Work to be completed —
Below is a listing. Output every line of it exactly.

Data to use —
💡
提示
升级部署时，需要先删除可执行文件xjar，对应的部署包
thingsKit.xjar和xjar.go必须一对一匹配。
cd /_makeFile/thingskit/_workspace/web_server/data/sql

Solution below —
💡
提示
升级部署时，需要先删除可执行文件xjar，对应的部署包
thingsKit.xjar和xjar.go必须一对一匹配。
cd /_makeFile/thingskit/_workspace/web_server/data/sql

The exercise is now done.